Consider adding a side stretch to your morning routine to help avoid back pain along the sides of your body. A side stretch involves keeping your body completely straight. From here, take one arm and point it to the sky. Then, slowly lean your arm over the other side of your head, making your body into a crescent C shape.
A side stretch is helpful to add to your morning. Activating your hips and outside ab muscles is extremely important to maintaining balance throughout your day. If you don’t have balance, what do you have? Strong balance can help us avoid falling and help us catch ourselves when needed. Balance and support can help avoid major injuries and back pain.
3. Downward Facing Dog

Have you ever tried yoga before to help stretch your back? Downward-facing dog is one of the most popular yoga positions out there.
This stretch helps loosen up and activate most of your body, including your back. Channel your inner dog by performing this yoga position to loosen up your upper and lower back. This stretch is more involved than the previous two. You are required to be on your hands and feet while moving your entire body in a triangle position with your hips pointed towards the sky.

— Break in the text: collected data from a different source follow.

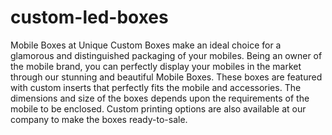 # custom-led-boxes
Mobile Boxes at Unique Custom Boxes make an ideal choice for a glamorous and distinguished packaging of your mobiles. Being an owner of the mobile brand, you can perfectly display your mobiles in the market through our stunning and beautiful Mobile Boxes. These boxes are featured with custom inserts that perfectly fits the mobile and accessories. The dimensions and size of the boxes depends upon the requirements of the mobile to be enclosed. Custom printing options are also available at our company to make the boxes ready-to-sale.
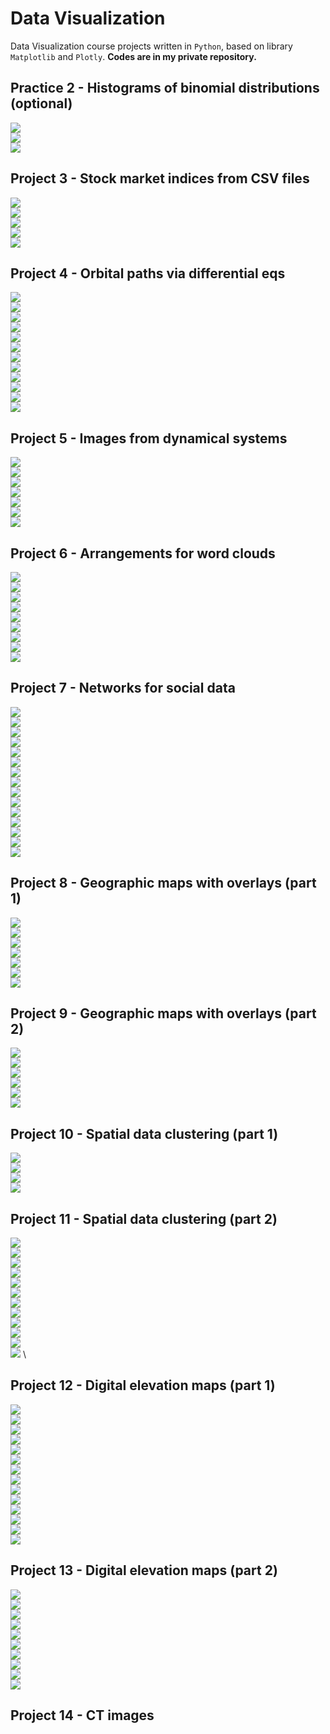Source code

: # Data Visualization
Data Visualization course projects written in `Python`, based on library `Matplotlib` and `Plotly`. **Codes are in my private repository.**

## Practice 2 - Histograms of binomial distributions (optional)
![](figures/Project2_fig1.png) \
![](figures/Project2_fig2.png) \
![](figures/Project2_fig3.png) 

## Project 3 - Stock market indices from CSV files
![](figures/Project3_fig1.png) \
![](figures/Project3_fig2.png) \
![](figures/Project3_fig3.png) \
![](figures/Project3_fig4.png) \
![](figures/Project3_fig5.png) 

## Project 4 - Orbital paths via differential eqs
![](figures/Project4_fig1.png) \
![](figures/Project4_fig2.png) \
![](figures/Project4_fig3.png) \
![](figures/Project4_fig4.png) \
![](figures/Project4_fig5.png) \
![](figures/Project4_fig6.png) \
![](figures/Project4_fig7.png) \
![](figures/Project4_fig8.png) \
![](figures/Project4_fig9.gif) \
![](figures/Project4_fig10.gif) \
![](figures/Project4_fig11.gif) \
![](figures/Project4_fig12.gif) 

## Project 5 - Images from dynamical systems
![](figures/Project5_fig1.png) \
![](figures/Project5_fig2.png) \
![](figures/Project5_fig3.png) \
![](figures/Project5_fig4.png) \
![](figures/Project5_fig5.png) \
![](figures/Project5_fig6.png) \
![](figures/Project5_fig7.png) 

## Project 6 - Arrangements for word clouds
![](figures/Project6_fig1.png) \
![](figures/Project6_fig2.png) \
![](figures/Project6_fig3.png) \
![](figures/Project6_fig4.png) \
![](figures/Project6_fig5.png) \
![](figures/Project6_fig6.png) \
![](figures/Project6_fig7.png) \
![](figures/Project6_fig8.png) \
![](figures/Project6_fig9.png)

## Project 7 - Networks for social data
![](figures/Project7_fig1.png) \
![](figures/Project7_fig2.png) \
![](figures/Project7_fig3.png) \
![](figures/Project7_fig4.png) \
![](figures/Project7_fig5.png) \
![](figures/Project7_fig6.png) \
![](figures/Project7_fig7.png) \
![](figures/Project7_fig8.png) \
![](figures/Project7_fig9.png) \
![](figures/Project7_fig10.png) \
![](figures/Project7_fig11.png) \
![](figures/Project7_fig12.png) \
![](figures/Project7_fig13.png) \
![](figures/Project7_fig14.png) \
![](figures/Project7_fig15.png) 

## Project 8 - Geographic maps with overlays (part 1)
![](figures/Project8_fig1.png) \
![](figures/Project8_fig2.png) \
![](figures/Project8_fig3.png) \
![](figures/Project8_fig4.png) \
![](figures/Project8_fig5.png) \
![](figures/Project8_fig6.png) \
![](figures/Project8_fig7.png)

## Project 9 - Geographic maps with overlays (part 2)
![](figures/Project9_fig1.png) \
![](figures/Project9_fig2.png) \
![](figures/Project9_fig3.png) \
![](figures/Project9_fig4.png) \
![](figures/Project9_fig5.png) \
![](figures/Project9_fig6.png)

## Project 10 - Spatial data clustering (part 1)
![](figures/Project10_fig1.png) \
![](figures/Project10_fig2.png) \
![](figures/Project10_fig3.png) \
![](figures/Project10_fig4.png)

## Project 11 - Spatial data clustering (part 2)
![](figures/Project11_fig1.png) \
![](figures/Project11_fig2.png) \
![](figures/Project11_fig3.png) \
![](figures/Project11_fig4.png) \
![](figures/Project11_fig5.png) \
![](figures/Project11_fig6.png) \
![](figures/Project11_fig7.png) \
![](figures/Project11_fig8.png) \
![](figures/Project11_fig9.png) \
![](figures/Project11_fig10.png) \
![](figures/Project11_fig11.png) \
![](figures/Project11_fig12.png) \

## Project 12 - Digital elevation maps (part 1)
![](figures/Project12_fig1.png) \
![](figures/Project12_fig2.png) \
![](figures/Project12_fig3.png) \
![](figures/Project12_fig4.png) \
![](figures/Project12_fig5.png) \
![](figures/Project12_fig6.png) \
![](figures/Project12_fig7.png) \
![](figures/Project12_fig8.png) \
![](figures/Project12_fig9.png) \
![](figures/Project12_fig10.png) \
![](figures/Project12_fig11.png) \
![](figures/Project12_fig12.png) \
![](figures/Project12_fig13.png) \
![](figures/Project12_fig14.png) 

## Project 13 - Digital elevation maps (part 2)
![](figures/Project13_fig1.png) \
![](figures/Project13_fig2.png) \
![](figures/Project13_fig3.png) \
![](figures/Project13_fig4.png) \
![](figures/Project13_fig5.png) \
![](figures/Project13_fig6.png) \
![](figures/Project13_fig7.png) \
![](figures/Project13_fig8.png) \
![](figures/Project13_fig9.png) \
![](figures/Project13_fig10.png)

## Project 14 - CT images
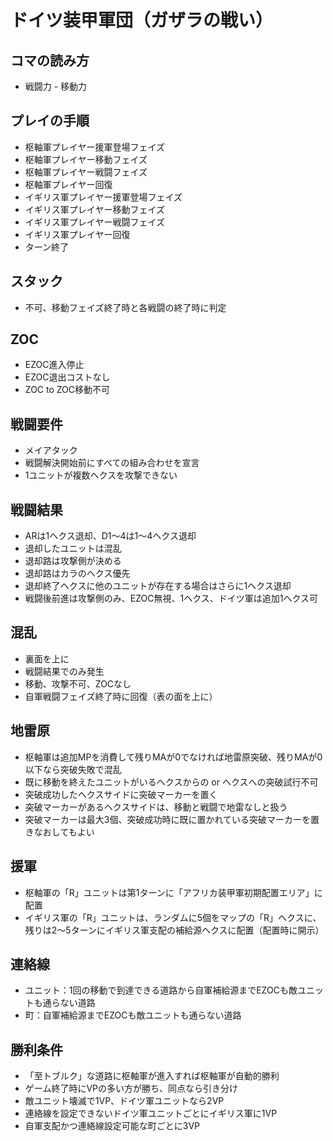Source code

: # ドイツ装甲軍団（ガザラの戦い）

## コマの読み方
- 戦闘力 - 移動力

## プレイの手順
- 枢軸軍プレイヤー援軍登場フェイズ
- 枢軸軍プレイヤー移動フェイズ
- 枢軸軍プレイヤー戦闘フェイズ
- 枢軸軍プレイヤー回復
- イギリス軍プレイヤー援軍登場フェイズ
- イギリス軍プレイヤー移動フェイズ
- イギリス軍プレイヤー戦闘フェイズ
- イギリス軍プレイヤー回復
- ターン終了

## スタック
- 不可、移動フェイズ終了時と各戦闘の終了時に判定

## ZOC
- EZOC進入停止
- EZOC退出コストなし
- ZOC to ZOC移動不可

## 戦闘要件
- メイアタック
- 戦闘解決開始前にすべての組み合わせを宣言
- 1ユニットが複数ヘクスを攻撃できない

## 戦闘結果
- ARは1ヘクス退却、D1～4は1～4ヘクス退却
- 退却したユニットは混乱
- 退却路は攻撃側が決める
- 退却路はカラのヘクス優先
- 退却終了ヘクスに他のユニットが存在する場合はさらに1ヘクス退却
- 戦闘後前進は攻撃側のみ、EZOC無視、1ヘクス、ドイツ軍は追加1ヘクス可

## 混乱
- 裏面を上に
- 戦闘結果でのみ発生
- 移動、攻撃不可、ZOCなし
- 自軍戦闘フェイズ終了時に回復（表の面を上に）

## 地雷原
- 枢軸軍は追加MPを消費して残りMAが0でなければ地雷原突破、残りMAが0以下なら突破失敗で混乱
- 既に移動を終えたユニットがいるヘクスからの or ヘクスへの突破試行不可
- 突破成功したヘクスサイドに突破マーカーを置く
- 突破マーカーがあるヘクスサイドは、移動と戦闘で地雷なしと扱う
- 突破マーカーは最大3個、突破成功時に既に置かれている突破マーカーを置きなおしてもよい

## 援軍
- 枢軸軍の「R」ユニットは第1ターンに「アフリカ装甲軍初期配置エリア」に配置
- イギリス軍の「R」ユニットは、ランダムに5個をマップの「R」ヘクスに、残りは2～5ターンにイギリス軍支配の補給源ヘクスに配置（配置時に開示）

## 連絡線
- ユニット：1回の移動で到達できる道路から自軍補給源までEZOCも敵ユニットも通らない道路
- 町：自軍補給源までEZOCも敵ユニットも通らない道路

## 勝利条件
- 「至トブルク」な道路に枢軸軍が進入すれば枢軸軍が自動的勝利
- ゲーム終了時にVPの多い方が勝ち、同点なら引き分け
- 敵ユニット壊滅で1VP、ドイツ軍ユニットなら2VP
- 連絡線を設定できないドイツ軍ユニットごとにイギリス軍に1VP
- 自軍支配かつ連絡線設定可能な町ごとに3VP
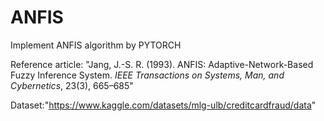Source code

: # ANFIS
Implement ANFIS algorithm by PYTORCH


Reference article: "Jang, J.-S. R. (1993). ANFIS: Adaptive-Network-Based Fuzzy Inference System. *IEEE Transactions on Systems, Man, and Cybernetics*, 23(3), 665–685"


Dataset:"https://www.kaggle.com/datasets/mlg-ulb/creditcardfraud/data"
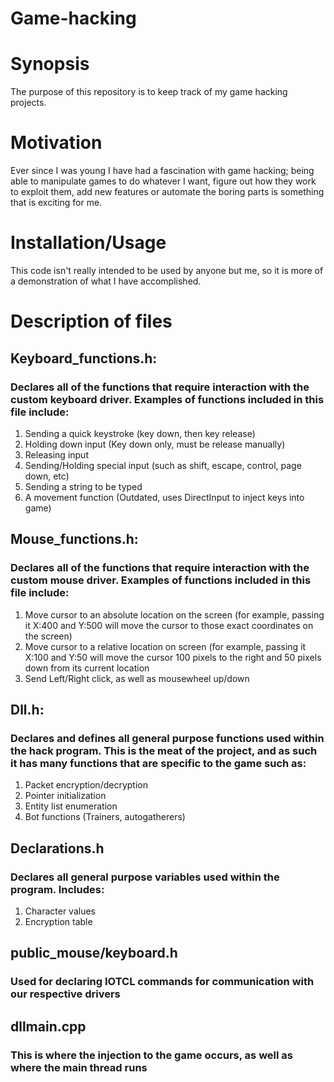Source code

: # Game-hacking

# Synopsis
The purpose of this repository is to keep track of my game hacking projects.

# Motivation
Ever since I was young I have had a fascination with game hacking; being able to manipulate games to do whatever I want, figure out how they work to exploit them,
add new features or automate the boring parts is something that is exciting for me.

# Installation/Usage
This code isn't really intended to be used by anyone but me, so it is more of a demonstration of what I have accomplished.

# Description of files

## Keyboard_functions.h:
### Declares all of the functions that require interaction with the custom keyboard driver. Examples of functions included in this file include:
1. Sending a quick keystroke (key down, then key release)
2. Holding down input (Key down only, must be release manually)
3. Releasing input
4. Sending/Holding special input (such as shift, escape, control, page down, etc)
5. Sending a string to be typed
6. A movement function (Outdated, uses DirectInput to inject keys into game)

## Mouse_functions.h:
### Declares all of the functions that require interaction with the custom mouse driver. Examples of functions included in this file include:
1. Move cursor to an absolute location on the screen (for example, passing it X:400 and Y:500 will move the cursor to those exact coordinates on the screen)
2. Move cursor to a relative location on screen (for example, passing it X:100 and Y:50 will move the cursor 100 pixels to the right and 50 pixels down from its current      location
3. Send Left/Right click, as well as mousewheel up/down

## Dll.h:
### Declares and defines all general purpose functions used within the hack program. This is the meat of the project, and as such it has many functions that are specific to the game such as:
1. Packet encryption/decryption
2. Pointer initialization
3. Entity list enumeration
4. Bot functions (Trainers, autogatherers)

## Declarations.h
### Declares all general purpose variables used within the program. Includes:
1. Character values
2. Encryption table

## public_mouse/keyboard.h
### Used for declaring IOTCL commands for communication with our respective drivers

## dllmain.cpp
### This is where the injection to the game occurs, as well as where the main thread runs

Yoga positions are effective when trying to loosen up muscles and relieve pain. Specifically, when pain is derived from tightness, yoga positions are a perfect solution. You don’t need to pay for expensive yoga classes to perform downward-facing dog throughout your mornings. Next time you wake up, try doing this next to your bed for a few minutes first thing in the morning. Say goodbye to lower and upper back pain through this effective stretch.
Don’t forget to stretch
Stretching is essential to keeping your back muscles loose, warmed up, and injury-free. The more flexible you are, the less likely you are to experience pain or injury. Professional chiropractors recommend stretching for most of their patients. Stretching is free, and you can do it on your own time. Avoid future back pain by implementing these three effective stretches into your routine.